Original comment by arshan.d...@gmail.com
on 5 Jan 2009 at 6:44
do you think those test cases are really blockers? Just knowing and
documenting the
limitations of NekoHTML is good right? Unless you want to properly fork Neko,
and
distribute your own source and build..
just wondering.
Original comment by fern...@gmail.com
on 6 Jan 2009 at 12:51
I agree with fernman, these are not blockers; this is a "known issues". I would
vote for not letting this block
any release.
Until this is fixed in NekoHTML, I think the modified NekoHTML jar should
remain in the distribution with a
release note (or some annotation) indicating why it is patched. I agree that
going forward, distributing
patched dependency jars is not a good solution, but this has been in the
distribution for a while now, and
removing it would create a regression.
Re the general problem of what to do when we have a dependency bug and a patch
which "fixes" (that is, fixes
it as far as we are concerned), I have mixed feelings. If this were a common
problem, and this project were a
bigger, there might be an argument for having some means to build with patches.
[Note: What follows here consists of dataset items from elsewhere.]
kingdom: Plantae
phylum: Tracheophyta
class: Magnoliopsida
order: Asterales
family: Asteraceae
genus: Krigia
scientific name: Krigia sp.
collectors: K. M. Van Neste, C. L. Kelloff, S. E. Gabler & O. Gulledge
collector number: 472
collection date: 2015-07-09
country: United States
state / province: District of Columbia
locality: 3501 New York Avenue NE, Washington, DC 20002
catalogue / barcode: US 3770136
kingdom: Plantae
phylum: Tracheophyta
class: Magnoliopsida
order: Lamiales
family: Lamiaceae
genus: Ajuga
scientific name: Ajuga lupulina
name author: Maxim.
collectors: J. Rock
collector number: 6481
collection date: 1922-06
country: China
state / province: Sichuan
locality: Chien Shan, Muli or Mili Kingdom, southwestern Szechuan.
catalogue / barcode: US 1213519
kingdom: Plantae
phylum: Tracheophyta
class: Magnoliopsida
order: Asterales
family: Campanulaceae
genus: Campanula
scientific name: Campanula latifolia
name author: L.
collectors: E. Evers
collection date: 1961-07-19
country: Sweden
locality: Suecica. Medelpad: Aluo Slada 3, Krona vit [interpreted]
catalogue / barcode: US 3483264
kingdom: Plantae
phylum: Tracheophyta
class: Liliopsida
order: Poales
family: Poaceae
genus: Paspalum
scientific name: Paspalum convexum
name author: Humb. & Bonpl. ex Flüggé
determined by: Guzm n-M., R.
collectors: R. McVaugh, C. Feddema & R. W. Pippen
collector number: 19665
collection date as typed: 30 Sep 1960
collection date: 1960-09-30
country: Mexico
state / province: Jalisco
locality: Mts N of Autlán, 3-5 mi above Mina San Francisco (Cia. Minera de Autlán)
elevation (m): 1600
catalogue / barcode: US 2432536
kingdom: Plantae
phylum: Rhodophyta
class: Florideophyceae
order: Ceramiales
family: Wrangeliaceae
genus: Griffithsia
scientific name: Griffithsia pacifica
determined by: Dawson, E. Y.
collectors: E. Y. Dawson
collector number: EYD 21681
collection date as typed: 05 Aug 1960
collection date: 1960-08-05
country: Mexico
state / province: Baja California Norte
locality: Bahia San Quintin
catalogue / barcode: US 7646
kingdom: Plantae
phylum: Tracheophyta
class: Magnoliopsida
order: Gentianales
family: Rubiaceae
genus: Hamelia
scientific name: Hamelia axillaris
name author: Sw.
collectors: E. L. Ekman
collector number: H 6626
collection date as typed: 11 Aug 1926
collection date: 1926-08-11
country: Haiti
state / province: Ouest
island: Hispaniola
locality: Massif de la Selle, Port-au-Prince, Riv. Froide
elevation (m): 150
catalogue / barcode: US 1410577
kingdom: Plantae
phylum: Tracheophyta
Like BSD ports or Gentoo's
Portage, the build system might apply patches to dependencies, with the ability
to switch off patching as
desired. (For all I know Maven can do this already.) However, for a small
project like this, it seems like overkill.
I think the patch should be in the repo since we're distributing it though.
Folks would then have three
options: build from sources and patch for themselves (the paranoid approach),
take the distributed binaries
including the patched NekoHTML, or use standard bits (via maven or otherwise)
and live with the NekoHTML
bug.
My 0.02.
Re-assigning this to me to follow up with NekoHTML dev people.
Original comment by diazepam@gmail.com
on 7 Jan 2009 at 3:43
agree with diazepam
Original comment by fern...@gmail.com
on 7 Jan 2009 at 7:32
Diazepam is going to submit a patch, and if that can happen quickly we'll
release
with it, otherwise we'll do an incremental release in a week or two.
Original comment by arshan.d...@gmail.com
on 8 Jan 2009 at 1:57
I submitted a patch, test case, wrote the mailing list, and waited 2 months - I
will
no longer delay the release for them.
The alternative is to write our own fully featured parser and it doesn't make
sense -
the juice is not worth the squeeze and it realistically cause more problems
than it
will solve.
It is just going to have to be a known bug until they fix it. I would encourage
anyone motivated enough to ping the NekoHTML list and mention that this bug is a
major annoyance!
Original comment by arshan.d...@gmail.com
on 17 Mar 2009 at 2:26
[deleted comment]
I recently encountered a problem while using Neko for parsing the HTML file.
i have a <SCRIPT> tag in the HTML file and have a scenario like this:-
<SCRIPT SRC = "firstJavaScript.js">
<SCRIPT SRC = "secondJavaScript.js"></SCRIPT>
The problem is that, the Neko parser is not able to detect the
secondJavaScript.js src when the first script tag is not closed.
Is there any way which can solve this problem so that the secondJavaScript.js
src can also be detected?
Original comment by tejas.r...@gmail.com
on 2 Aug 2010 at 6:19
Tejas, Arshan, I afraid that it's not pure NECKO bug...
I just can't reproduce it with an older A/S version
http://blog.supremedesign.ru/xss
Things like:
Thing like bold?
bold!normal?
Output: bold? bold!normal
And all scripts removed of course.
i.e. Necko closes open tags automatically.
Original comment by designbi...@gmail.com
on 2 Aug 2010 at 6:44
I'm not sure I follow what's happening.
Tejas: you want AntiSamy to register two events for your input there? I don't
know whether or not Neko is reducing that to one DOM element - it shouldn't,
but maybe it is.
designbistro, you're saying that similar tags are treated as two elements?
It's possible that the behavior of nekohtml changed between your two
environments.
Original comment by arshan.d...@gmail.com
on 2 Aug 2010 at 11:59
Original issue reported on code.google.com by
designbi...@gmail.com
on 4 Jun 2008 at 6:12